Amazon.com: How do you like to occupy your time when you're not writing?

Ellis: It's not that I'm never not writing. When I'm out here there's a lot of screenwriting work that's hovering around and that interests me a lot. I am taking time off from another novel for about a year or so. I have this very long tour coming up. I can work on an outline, for example, while I'm traveling, but to work on a novel I need a lot of free time. You can't have things interrupting the flow of that writing. It can't happen or else it'll take me as long as it took to write Glamorama , which should have taken me half the time to write.

Amazon.com: So we'll see the next book much sooner?

Ellis: Well I hope so. I have very few ideas for a novel. I don't have like 20 of them sitting around. This is it. There are no other ones floating around in my head. Now there is. There's something formulating itself in my head. Something's got to come to me. I'm not going to waste my time writing something what I don't want to write just to get a book out, and I don't have a lot of ideas for novels. What's been published is it.

Amazon.com: Switching gears a bit, do you have an opinion on the recent revival in '80s music and contemporary bands with an '80s sound?

Ellis: You meant The Killers...

Amazon.com: Interpol. Bloc Party.

Ellis: You know, when I listen to them I don't experience them that way. I listen to the Killers and I don't experience them as an '80s band. I don't see it that way.

Amazon.com: Who were some of your favorite bands from back in the day?

Ellis: Actually bands that weren't so '80s in a way. Bands that seemed a little bit more timeless. I mean, the Clash I loved. I loved Elvis Costello. I loved Bruce Springsteen. Do I necessarily think of the '80s when I think of those bands? Probably not.

I have a vast, vast collection--thousands of records from that period. I like listening to new stuff. I don't really look at that way like, Oh yeah, I came of age in the '80s so I have to listen to '80s music and when I listen to the Killers think Duran Duran. They sound very new to me. I don't really think they sound like '80s bands. They sound modern to me. They sound new.

Amazon.com: Have you been transferring all your records and CDs over to digital?

Ellis: You know, I haven't. I can't imagine ever doing that. Maybe songs, yeah. But I can't imagine transferring these half-good records onto my iPod.

Amazon.com: What are a few songs that might pop into rotation when you hit "shuffle"?

Ellis: Right now? Well, I'll tell you. Liz Phair. "Red Light Fever," which is the second track off the '03 CD she put out. The Go! Team, "Everyone's a VIP to Someone"; and Bottle Rocket, track 8.

Amazon.com: What are you reading these days? What's on your night table?

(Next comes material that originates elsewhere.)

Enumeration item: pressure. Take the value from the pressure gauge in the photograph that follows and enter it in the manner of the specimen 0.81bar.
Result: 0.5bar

Ellis: Right now I'm reading Buddenbrooks by Thomas Mann, which I had never read before. And I'm reading Gilead by Marilynne Robinson. And I'm reading a biography about Orson Welles.

Amazon.com: Have you read the new Joan Didion yet?

Ellis: It's spectacular.

Amazon.com: It's incredible, isn't it?

Ellis: I read it riveted in one afternoon. I think it's her most accessible book. I think it was thrilling to read. I feel terrible in a way because it's so filled with pain and grief, and it isn't really resolved. Her fans are going to be flipping out. I hate to see the reason that this book came about, but it's a really overpowering book.

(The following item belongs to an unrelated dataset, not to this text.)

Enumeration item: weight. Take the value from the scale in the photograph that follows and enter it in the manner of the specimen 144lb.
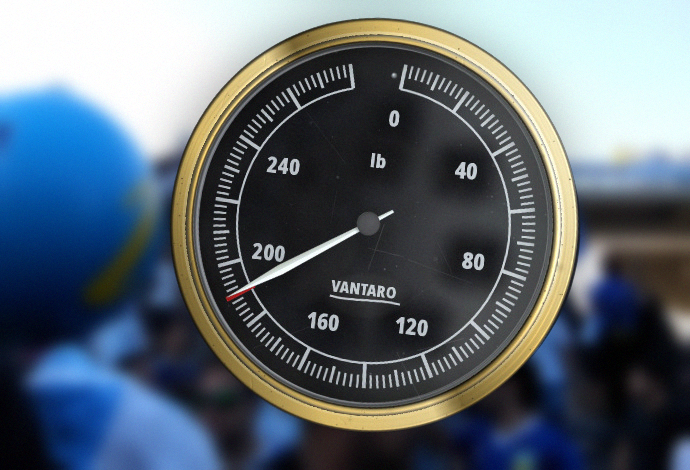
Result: 190lb
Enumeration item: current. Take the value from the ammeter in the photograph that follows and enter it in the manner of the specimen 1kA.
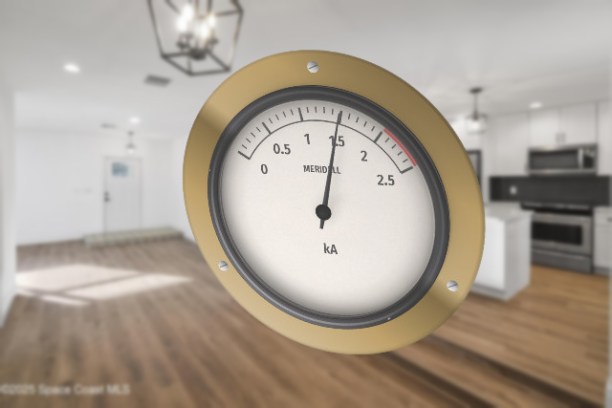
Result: 1.5kA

Amazon.com: Finally, is it true that you're going to revisit the characters from Less Than Zero in your next book?

Ellis: It depends on how many people shoot down this idea. Since I've been living out here in L.A. for the last year and a half, I've wanted to write a book that's set here. I want to come back to L.A. Yeah, I've been thinking a lot about where those people are now and it is what is formulating. But I haven't fully figured it out.

Amazon.com: It's a dangerous game.

Ellis: It's a really dangerous thing to do. You've got to be super careful on how you're going to approach this. If I want to write it I'm going to have to write it. If it's going to mess up people's memories of the first one then so be it, there's really nothing I can do about that.